La metà degli italiani mangia cibo scaduto:
la colpa è delle etichette poco chiare

La metà degli italiani mangia cibo scaduto: la colpa è delle etichette
La maggioranza degli italiani per una percentuale del 55% mangia gli alimenti oltre il limite di tempo indicato nelle confezione se la stessa non è danneggiata e se il prodotto sembra comunque in buono stato.



È quanto emerge da una analisi della Coldiretti sulla base dei dati Eurobarometro del settembre 2015 dai quali emerge che solo il 32% li getta via e l'11% decide in base al tipo di alimento, mentre il 2% non risponde. In particolare nel caso degli spaghetti la percentuale degli italiani che li buttano nel bidone scende al 30% mentre la stragrande maggioranza del 70% li porta in tavola dopo averne verificato le condizioni.



A guidare i comportamenti degli italiani, sottolinea Coldiretti, è la scarsa conoscenza delle informazioni fornite in etichetta con riguardo alla scadenza dei prodotti ed in particolare in merito al diverso significato tra 'da consumarsi preferibilmente entro il..' e 'da consumarsi entro'. In particolare per quest'ultimo termine ben il 27% ha comportamenti diversi a seconda del tipo di alimento mentre il 20% ritiene erroneamente che il cibo può essere consumato anche dopo la data indicata ma potrebbe non essere alla massima qualità.

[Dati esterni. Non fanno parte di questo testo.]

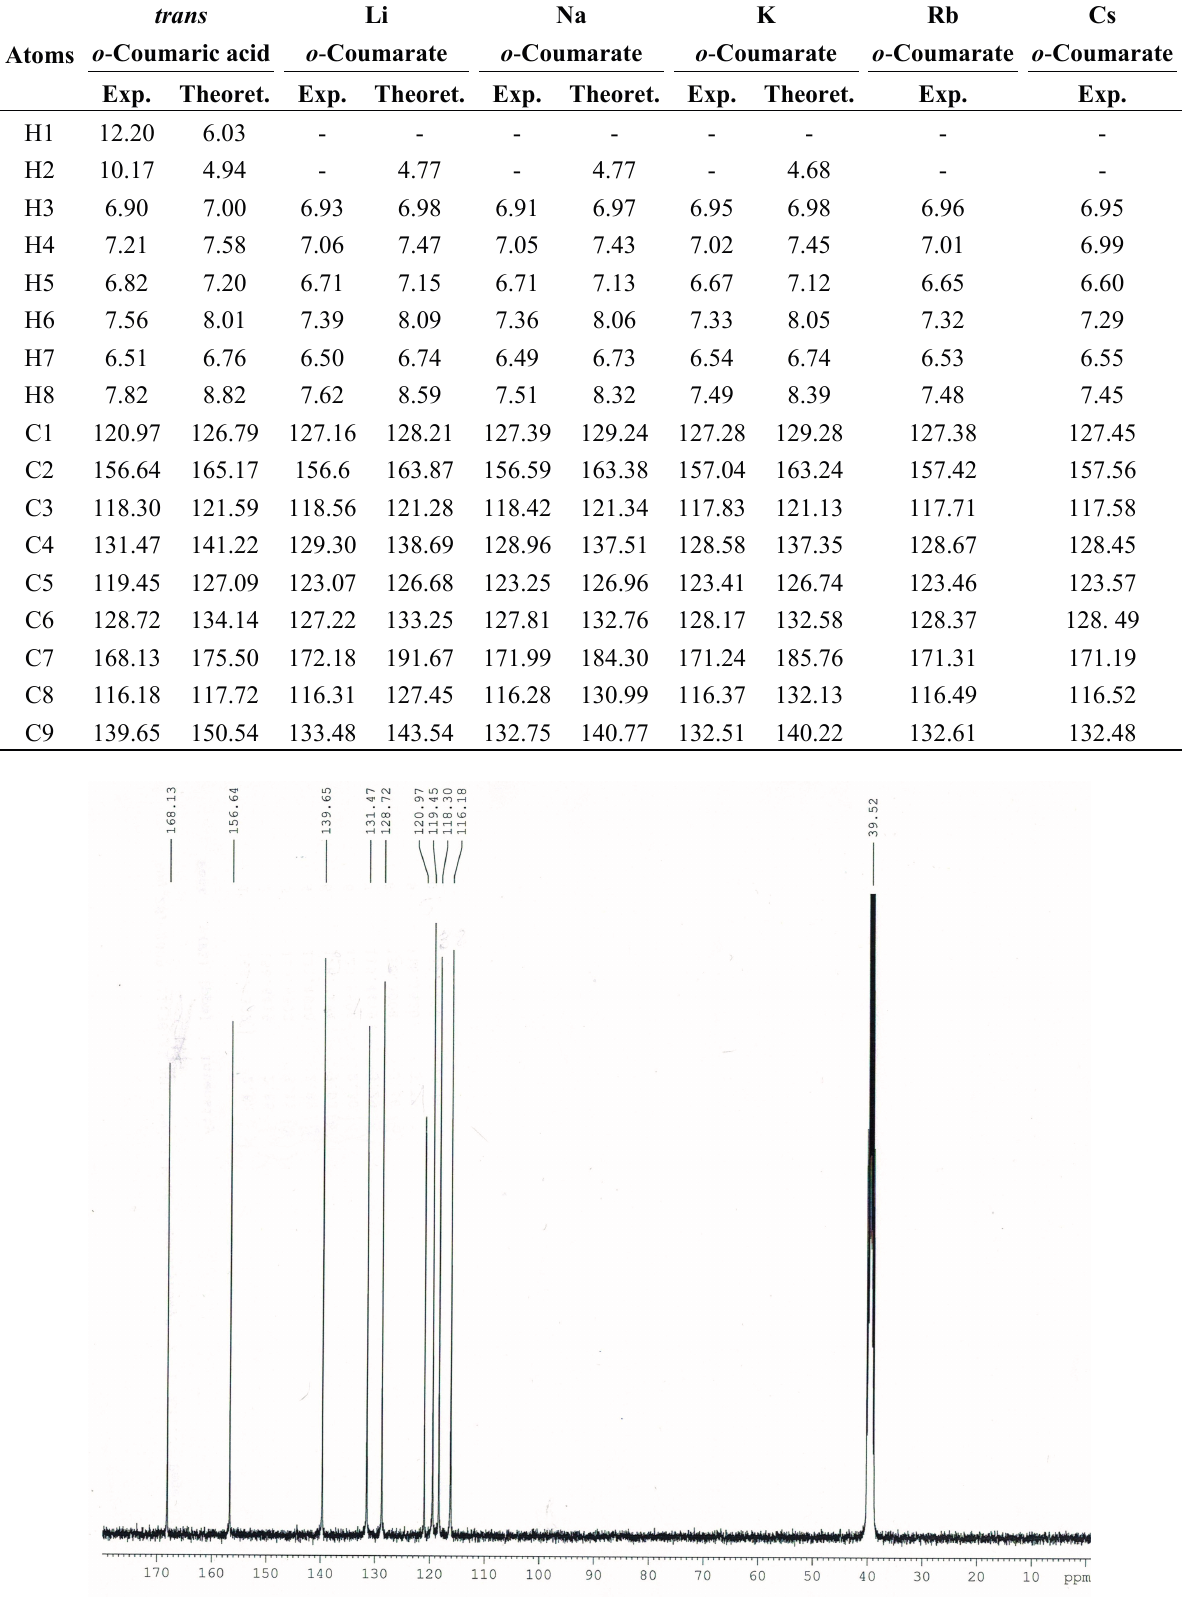
Figure 3. Experimental 13 C-NMR spectrum of trans o- coumaric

Invece la dicitura 'da consumarsi entro..' è la data entro cui il prodotto deve essere consumato ed anche il termine oltre il quale un alimento non può più essere posto in commercio. Tale data di consumo non deve essere superata altrimenti ci si può esporre a rischi importanti per la salute. Si applica ai prodotti preconfezionati, rapidamente deperibili come il latte fresco (7 giorni) e le uova (28 giorni). È indicata dal giorno, il mese ed eventualmente l'anno e vale indicativamente per tutti i prodotti con una durabilità non superiore a 30 giorni.

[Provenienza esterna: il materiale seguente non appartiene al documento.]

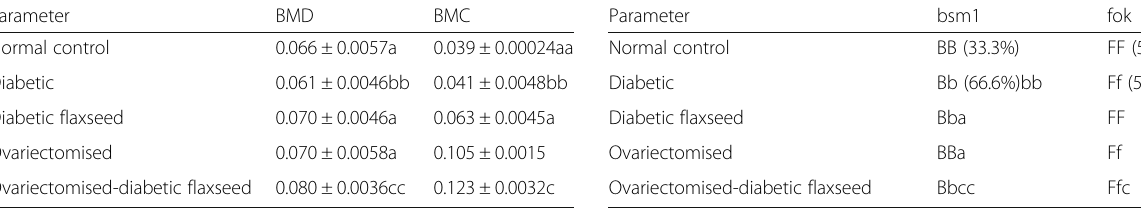
Table 3 Level of BMC (g), BMD (g cm/2) in the studied groups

Discorso diverso merita invece il Termine Minimo di Conservazione (Tmc) riportato con la dicitura 'Da consumarsi preferibilmente entro' che indica la data fino alla quale il prodotto alimentare conserva le sue proprietà organolettiche e gustative, o nutrizionali specifiche in adeguate condizioni di conservazione, senza con questo comportare rischi per la salute in caso di superamento seppur limitato della stessa.



La durata, sottolinea Coldiretti, viene stabilita autonomamente dagli stessi produttori, in base ad una serie di fattori che vanno dal trattamento tecnologico alla qualità delle materie prime, dal tipo di lavorazione e di conservazione per finire con l'imballaggio. Per l'olio d'oliva extra vergine alcune aziende consigliano il consumo entro 12 mesi, altre superano i 18, con il rischio di perdere le caratteristiche nutrizionali e di gusto secondo studi del dipartimento di Scienze e tecnologie alimentari e microbiologiche dell'Università di Milano.



Tali ricerche evidenziano come gli effetti del mancato rispetto dei tempi di scadenza variano da prodotto a prodotto: per lo yogurt, che dura 1 mese, il prolungamento di 10-20 giorni non altera l'alimento, ma riduce il numero dei microrganismi vivi, mentre al contrario per i pomodori pelati quasi tutte le confezioni riportano scadenze di 2 anni anche se la qualità sensoriale è certamente migliore se si consumano prima.